Als bij het aandeel vreemdelingen (personen met een vreemde nationaliteit) ook de personen wordt geteld die de Belgische nationaliteit hebben verkregen, komt men tot het aandeel personen dat geboren is met een andere dan de Belgische nationaliteit. Begin 2004 ging het samen om bijna 9% van de Vlaamse bevolking. Telt men daarbij ook de nog thuiswonende personen die Belg zijn vanaf hun geboorte maar een moeder hebben die zelf bij haar geboorte een vreemde nationaliteit had, komt men in 2004 in totaal aan goed 10% van de bevolking (bron: Rijksregister, bewerking SVR).
In al deze cijfers wordt geen rekening gehouden met asielzoekers waarvan de procedure loopt en personen die onwettig in ons land verblijven. In 2010 werden in België 19.941 asielaanvragen ingediend. Het aantal asielaanvragen zit daarmee de laatste jaren weer in stijgende lijn, maar blijft nog steeds een pak onder het niveau van de periode 1999-2000. Aangezien slechts één aanvraag per gezin wordt ingediend, ligt het aantal betrokken personen wel hoger. In 2010 ging het in totaal om 26.560 personen. De cijfers worden ook vertekend doordat eenzelfde persoon een aanvraag meerdere keren na elkaar kan indienen. Als enkel rekening wordt gehouden met nieuwe aanvragen, daalt het aantal tot 16.532 asielaanvragen. Een bijzondere groep vormen de 860 niet-begeleide minderjarige asielzoekers. Dat aantal neemt de jongste jaren behoorlijk toe. Slechts een minderheid van de asielzoekers wordt uiteindelijk ook als vluchteling erkend. In 2010 werden in België 2.107 dossiers - met in totaal 2.740 betrokken personen - positief beoordeeld. Bij
32
de niet-begeleide minderjarige asielzoekers werden in 2010 290 personen als vluchteling erkend en kregen 123 personen een subsidiair beschermingsstatuut. Naast de vele duizenden personen die op eigen kracht ons land verlieten, werden in 2010 in totaal 8.791 personen op een door de overheid georganiseerde of begeleide manier van het Belgische grondgebied verwijderd. Het gaat onder meer om personen wiens asielaanvraag werd afgewezen of die hun procedure voortijdig beëindigden en personen die onwettig in ons land verblijven. Het aantal verwijderingen blijft de jongste jaren vrij stabiel. (VRIND 2011)

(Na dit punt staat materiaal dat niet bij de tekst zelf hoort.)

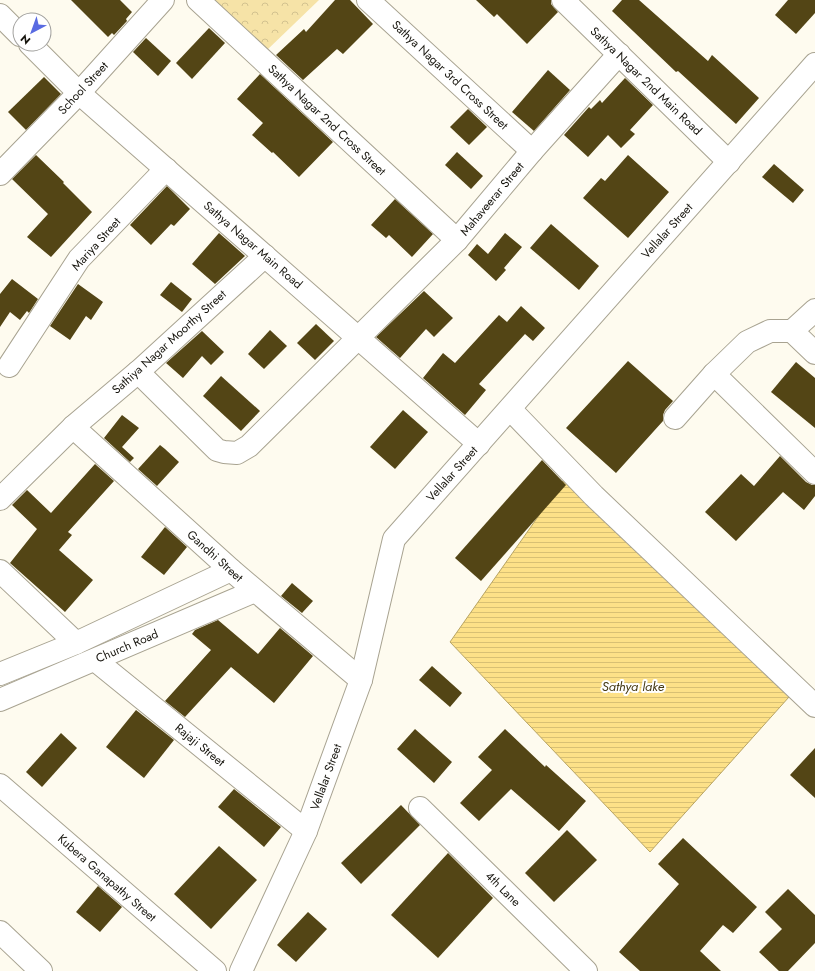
<svg xmlns="http://www.w3.org/2000/svg" width="815" height="971" font-family="Jost,sans-serif">
<style>
.park{fill:url(#park-crowns)}
.water{fill:url(#water-rules);stroke:#b8a463}
.building{fill:#534515}
.lines{fill:none;stroke-linecap:round;stroke-linejoin:round}
.street-casing{stroke:#a8a391;stroke-width:24}
.secondary-casing{stroke:#a8a391;stroke-width:24}
.street{stroke:#fff;stroke-width:22}
.secondary{stroke:#fff;stroke-width:22}
.labels{text-anchor:middle;dominant-baseline:central;stroke-width:4;stroke-linejoin:round;paint-order:stroke}
.street-label{font-size:12px;fill:#16140d;stroke:#fff}
.water-label{font-size:13px;font-style:italic;fill:#453913;stroke:#fff}
</style>
<defs>
<pattern id="park-crowns" width="20" height="18" patternUnits="userSpaceOnUse"><rect width="20" height="18" fill="#f6e3a7"/><path d="M2 6a3 3 0 1 1 6 0M12 15a3 3 0 1 1 6 0" fill="none" stroke="#d2c28f"/></pattern>
<pattern id="water-rules" width="6" height="5" patternUnits="userSpaceOnUse"><rect width="6" height="5" fill="#fde188"/><path d="M0 2.5h6" fill="none" stroke="#d8c074"/></pattern>
</defs>
<rect width="100%" height="100%" fill="#fefbef"/>
<path class="park" d="M 211,0 L 319,0 L 266,51 Z"/>
<path class="water" d="M 568,474 L 789,697 L 650,852 L 450,642 Z"/>
<g class="building">
<path d="M 71,0 L 120,0 L 132,12 L 126,19 L 127,21 L 114,35 L 112,33 L 108,37 Z"/>
<path d="M 335,0 L 350,0 L 373,24 L 343,54 L 337,49 L 303,80 L 276,55 L 304,29 L 306,32 Z"/>
<path d="M 476,0 L 551,0 L 551,4 L 558,12 L 527,44 L 497,14 L 494,17 Z"/>
<path d="M 622,0 L 639,0 L 708,61 L 712,55 L 759,98 L 736,124 L 678,71 L 676,72 L 612,11 Z"/>
<path d="M 788,0 L 815,0 L 815,13 L 796,34 L 775,15 Z"/>
<path d="M 209,28 L 225,43 L 192,79 L 176,63 Z"/>
<path d="M 146,38 L 171,61 L 158,76 L 133,52 Z"/>
<path d="M 548,70 L 570,90 L 534,131 L 512,112 Z"/>
<path d="M 260,74 L 333,142 L 299,177 L 273,152 L 272,153 L 252,135 L 263,123 L 237,99 Z"/>
<path d="M 44,77 L 61,94 L 26,130 L 8,112 Z"/>
<path d="M 625,78 L 653,105 L 630,130 L 635,134 L 621,148 L 608,135 L 588,157 L 564,135 L 589,107 L 591,109 L 600,100 L 602,103 Z"/>
<path d="M 468,109 L 487,127 L 469,145 L 450,127 Z"/>
<path d="M 457,152 L 483,176 L 471,189 L 445,165 Z"/>
<path d="M 36,155 L 64,182 L 63,183 L 92,212 L 51,257 L 27,237 L 48,214 L 12,179 Z"/>
<path d="M 628,155 L 669,192 L 628,238 L 583,198 L 601,178 L 605,181 Z"/>
<path d="M 774,164 L 804,190 L 793,203 L 762,177 Z"/>
<path d="M 167,186 L 190,209 L 174,226 L 171,224 L 151,245 L 130,225 Z"/>
<path d="M 395,199 L 433,234 L 412,257 L 389,235 L 386,238 L 371,225 Z"/>
<path d="M 551,224 L 599,266 L 579,290 L 530,248 Z"/>
<path d="M 219,233 L 245,256 L 215,284 L 192,264 Z"/>
<path d="M 505,233 L 522,247 L 504,268 L 506,270 L 496,281 L 468,255 L 477,244 L 488,254 Z"/>
<path d="M 12,279 L 38,299 L 29,313 L 27,311 L 20,320 L 10,312 L 0,327 L 0,294 Z"/>
<path d="M 171,282 L 192,299 L 182,312 L 160,295 Z"/>
<path d="M 78,284 L 103,302 L 91,320 L 86,316 L 70,340 L 50,326 Z"/>
<path d="M 424,291 L 453,318 L 434,337 L 426,329 L 400,358 L 376,337 Z"/>
<path d="M 521,306 L 545,328 L 533,341 L 525,334 L 479,384 L 486,390 L 465,415 L 423,378 L 443,353 L 455,363 L 499,315 L 507,322 Z"/>
<path d="M 316,324 L 334,341 L 315,360 L 297,343 Z"/>
<path d="M 270,330 L 287,346 L 264,369 L 248,354 Z"/>
<path d="M 202,331 L 224,352 L 211,365 L 202,356 L 183,378 L 166,363 Z"/>
<path d="M 628,361 L 673,401 L 665,410 L 663,415 L 663,421 L 616,473 L 566,428 Z"/>
<path d="M 796,362 L 815,378 L 815,428 L 771,392 Z"/>
<path d="M 221,376 L 260,411 L 241,431 L 203,396 Z"/>
<path d="M 403,410 L 428,432 L 395,469 L 370,447 Z"/>
<path d="M 122,415 L 139,428 L 122,447 L 134,458 L 130,462 L 104,438 Z"/>
<path d="M 160,445 L 165,449 L 179,462 L 157,486 L 138,469 Z"/>
<path d="M 780,456 L 806,482 L 812,485 L 815,485 L 815,496 L 804,510 L 783,492 L 736,541 L 705,512 L 741,474 L 754,486 Z"/>
<path d="M 542,460 L 566,485 L 481,581 L 455,558 Z"/>
<path d="M 95,464 L 114,481 L 68,532 L 72,535 L 59,550 L 93,580 L 65,612 L 10,563 L 37,529 L 12,505 L 27,490 L 51,513 Z"/>
<path d="M 165,527 L 187,547 L 164,575 L 141,557 Z"/>
<path d="M 292,583 L 313,601 L 302,613 L 281,596 Z"/>
<path d="M 218,620 L 258,654 L 280,628 L 313,656 L 274,703 L 231,667 L 185,717 L 165,701 L 211,650 L 192,634 L 195,630 Z"/>
<path d="M 432,666 L 462,693 L 450,707 L 419,680 Z"/>
<path d="M 136,710 L 174,740 L 144,778 L 106,747 Z"/>
<path d="M 415,729 L 452,762 L 434,783 L 397,749 Z"/>
<path d="M 505,729 L 545,767 L 546,765 L 586,801 L 559,831 L 511,789 L 479,821 L 460,803 L 492,770 L 478,757 Z"/>
<path d="M 61,733 L 77,748 L 42,787 L 26,772 Z"/>
<path d="M 815,748 L 815,798 L 790,775 Z"/>
<path d="M 234,789 L 281,827 L 264,847 L 218,807 Z"/>
<path d="M 401,805 L 420,825 L 361,884 L 341,863 Z"/>
<path d="M 567,830 L 597,860 L 554,902 L 525,873 Z"/>
<path d="M 683,838 L 757,907 L 733,933 L 723,925 L 700,951 L 721,971 L 640,971 L 619,952 L 679,884 L 658,864 Z"/>
<path d="M 219,846 L 257,880 L 211,929 L 174,894 Z"/>
<path d="M 448,853 L 493,898 L 438,958 L 391,915 Z"/>
<path d="M 98,886 L 122,907 L 100,932 L 76,912 Z"/>
<path d="M 788,889 L 815,915 L 815,943 L 788,971 L 779,971 L 759,952 L 782,929 L 765,912 Z"/>
<path d="M 308,912 L 327,929 L 296,962 L 277,945 Z"/>
</g>
<g class="lines">
<g class="street-casing">
<g id="street">
<path d="M 198,0 L 457,240"/>
<path d="M 368,0 L 532,151"/>
<path d="M 563,0 L 729,162"/>
<path d="M 0,15 L 20,35"/>
<path d="M 30,44 L 79,93 L 479,444"/>
<path d="M 0,174 L 79,93 L 163,0"/>
<path d="M 792,331 L 815,310"/>
<path d="M 9,366 L 79,259 L 166,169"/>
<path d="M 138,372 L 217,450 L 224,452 L 237,453 L 249,446 L 457,240 L 532,151 L 619,54"/>
<path d="M 714,374 L 815,473"/>
<path d="M 510,409 L 594,496 L 815,706"/>
<path d="M 675,418 L 714,374 L 747,342 L 770,331 L 792,331 L 815,353"/>
<path d="M 73,427 L 231,570 L 361,680"/>
<path d="M 0,499 L 73,427 L 138,372 L 265,256"/>
<path d="M 0,571 L 76,643"/>
<path d="M 95,660 L 306,831"/>
<path d="M 0,674 L 76,643 L 231,570"/>
<path d="M 0,700 L 255,591"/>
<path d="M 0,785 L 215,971"/>
<path d="M 420,808 L 586,971"/>
<path d="M 0,932 L 41,971"/>
</g>
</g>
<g class="secondary-casing">
<path id="secondary" d="M 241,971 L 306,831 L 361,680 L 394,539 L 815,64"/>
</g>
<use href="#street" class="street"/>
<use href="#secondary" class="secondary"/>
</g>
<g class="labels">
<g class="street-label">
<text transform="translate(450 75) rotate(43)">Sathya Nagar 3rd Cross Street</text>
<text transform="translate(646 81) rotate(44)">Sathya Nagar 2nd Main Road</text>
<text transform="translate(83 88) rotate(-47)">School Street</text>
<text transform="translate(327 120) rotate(43)">Sathya Nagar 2nd Cross Street</text>
<text transform="translate(492 199) rotate(-50)">Mahaveerar Street</text>
<text transform="translate(667 231) rotate(-48)">Vellalar Street</text>
<text transform="translate(96 244) rotate(-48)">Mariya Street</text>
<text transform="translate(253 245) rotate(41)">Sathya Nagar Main Road</text>
<text transform="translate(169 342) rotate(-42)">Sathiya Nagar Moorthy Street</text>
<text transform="translate(452 474) rotate(-48)">Vellalar Street</text>
<text transform="translate(215 556) rotate(42)">Gandhi Street</text>
<text transform="translate(127 646) rotate(-23)">Church Road</text>
<text transform="translate(200 745) rotate(39)">Rajaji Street</text>
<text transform="translate(326 777) rotate(-70)">Vellalar Street</text>
<text transform="translate(107 878) rotate(41)">Kubera Ganapathy Street</text>
<text transform="translate(503 889) rotate(45)">4th Lane</text>
</g>
<g class="water-label">
<text x="633" y="686">Sathya lake</text>
</g>
</g>
<g transform="translate(32 32) rotate(221)"><circle r="19" fill="#ffffff" stroke="#a2a19e"/>
<path d="M0-3L7 15L0 10L-7 15Z" fill="#596be2"/>
<text y="-6" font-size="11" font-weight="bold" text-anchor="middle" fill="#16140d">N</text>
</g>
</svg>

Mensen met een etnisch-cultureel diverse achtergrond zijn dus geen homogene groep. Een laaggeschoolde migrant van het Turkse platteland heeft andere problemen dan een Iraanse politiek vluchteling of geadopteerd weesjongetje afkomstig uit Haïti. Ook de groep mensen met een etnischcultureel diverse achtergrond wordt gekenmerkt door diversiteit. Een interculturaliseringsbeleid moet dan ook rekening houden met andere factoren zoals sekse, leeftijd, afkomst, opleiding, enz.

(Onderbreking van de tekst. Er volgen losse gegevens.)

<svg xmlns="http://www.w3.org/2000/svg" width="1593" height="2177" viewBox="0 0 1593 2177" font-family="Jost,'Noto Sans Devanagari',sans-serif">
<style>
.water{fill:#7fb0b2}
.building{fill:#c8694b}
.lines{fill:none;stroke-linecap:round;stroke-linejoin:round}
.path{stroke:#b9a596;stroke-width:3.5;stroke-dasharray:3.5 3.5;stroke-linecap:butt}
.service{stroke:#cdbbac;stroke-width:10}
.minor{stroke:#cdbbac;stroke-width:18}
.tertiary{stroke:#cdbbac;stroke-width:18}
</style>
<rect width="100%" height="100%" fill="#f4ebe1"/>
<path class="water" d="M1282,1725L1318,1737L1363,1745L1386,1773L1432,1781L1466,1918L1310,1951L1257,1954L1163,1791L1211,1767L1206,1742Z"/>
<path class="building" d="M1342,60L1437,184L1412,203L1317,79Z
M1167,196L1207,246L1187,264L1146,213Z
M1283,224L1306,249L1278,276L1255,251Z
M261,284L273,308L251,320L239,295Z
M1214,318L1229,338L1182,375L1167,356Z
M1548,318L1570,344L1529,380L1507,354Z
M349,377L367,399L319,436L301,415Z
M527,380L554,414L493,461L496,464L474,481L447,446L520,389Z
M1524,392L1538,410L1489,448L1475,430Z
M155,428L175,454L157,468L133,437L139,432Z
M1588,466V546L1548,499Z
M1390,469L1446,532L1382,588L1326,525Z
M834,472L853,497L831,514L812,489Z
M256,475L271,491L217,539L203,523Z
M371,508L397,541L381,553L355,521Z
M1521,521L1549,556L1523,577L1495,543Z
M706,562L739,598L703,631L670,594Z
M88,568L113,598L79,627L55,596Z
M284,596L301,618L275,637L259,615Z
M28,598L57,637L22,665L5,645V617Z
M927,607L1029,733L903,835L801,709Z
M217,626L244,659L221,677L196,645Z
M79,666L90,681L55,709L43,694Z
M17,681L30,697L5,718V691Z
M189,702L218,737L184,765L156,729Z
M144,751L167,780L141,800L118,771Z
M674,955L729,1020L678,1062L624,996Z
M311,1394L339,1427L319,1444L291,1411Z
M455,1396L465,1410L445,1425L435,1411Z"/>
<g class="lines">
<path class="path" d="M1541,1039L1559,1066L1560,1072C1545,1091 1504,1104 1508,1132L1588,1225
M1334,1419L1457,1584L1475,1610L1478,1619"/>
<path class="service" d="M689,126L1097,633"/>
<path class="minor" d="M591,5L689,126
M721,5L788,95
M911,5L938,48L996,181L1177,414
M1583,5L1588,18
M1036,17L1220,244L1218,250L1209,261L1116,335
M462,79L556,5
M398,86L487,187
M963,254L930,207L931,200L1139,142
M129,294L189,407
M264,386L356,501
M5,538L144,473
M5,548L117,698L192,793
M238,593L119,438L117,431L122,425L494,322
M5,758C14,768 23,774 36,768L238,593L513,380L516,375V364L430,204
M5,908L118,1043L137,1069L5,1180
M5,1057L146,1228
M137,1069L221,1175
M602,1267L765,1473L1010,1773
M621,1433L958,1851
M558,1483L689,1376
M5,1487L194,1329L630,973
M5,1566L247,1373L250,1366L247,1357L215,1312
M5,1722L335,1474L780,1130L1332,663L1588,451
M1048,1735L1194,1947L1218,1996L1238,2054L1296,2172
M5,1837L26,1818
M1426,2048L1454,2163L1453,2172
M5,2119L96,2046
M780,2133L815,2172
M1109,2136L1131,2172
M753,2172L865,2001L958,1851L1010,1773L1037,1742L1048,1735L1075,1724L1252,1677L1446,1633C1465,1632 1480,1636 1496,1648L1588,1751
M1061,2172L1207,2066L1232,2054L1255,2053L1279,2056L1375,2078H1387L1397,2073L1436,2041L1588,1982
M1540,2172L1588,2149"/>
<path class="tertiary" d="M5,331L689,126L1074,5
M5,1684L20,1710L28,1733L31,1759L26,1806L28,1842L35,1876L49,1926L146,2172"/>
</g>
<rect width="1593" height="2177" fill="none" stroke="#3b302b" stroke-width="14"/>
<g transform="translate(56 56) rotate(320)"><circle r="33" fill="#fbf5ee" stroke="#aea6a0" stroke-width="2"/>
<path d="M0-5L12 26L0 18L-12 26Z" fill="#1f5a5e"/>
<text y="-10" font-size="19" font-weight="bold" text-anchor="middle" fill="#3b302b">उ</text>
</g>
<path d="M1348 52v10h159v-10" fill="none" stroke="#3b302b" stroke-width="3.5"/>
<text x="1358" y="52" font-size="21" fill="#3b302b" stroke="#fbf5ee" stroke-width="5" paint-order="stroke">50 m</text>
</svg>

Het doel van het sportbeleid is het effectief en in gelijke mate bereiken van alle burgers. Dit geldt eigenlijk voor het beleid op alle beleidsdomeinen: van ruimtelijke ordening tot onderwijs en van mobiliteit en openbaar vervoer tot milieu. Elk van deze terreinen moet op zijn beurt in alles effectiviteit en gelijkheid in beleid uitstralen. Er moet kortom sprake zijn van een institutionele aanpak waarbij alles en iedereen tot in de poriën doordrongen is van het genoemde doel. Een interculturaliseringsbeleid is dus in de eerste plaats inclusief van karakter: iedereen hoort erbij, iedereen wordt ermee bereikt en op een evenredige ma nier.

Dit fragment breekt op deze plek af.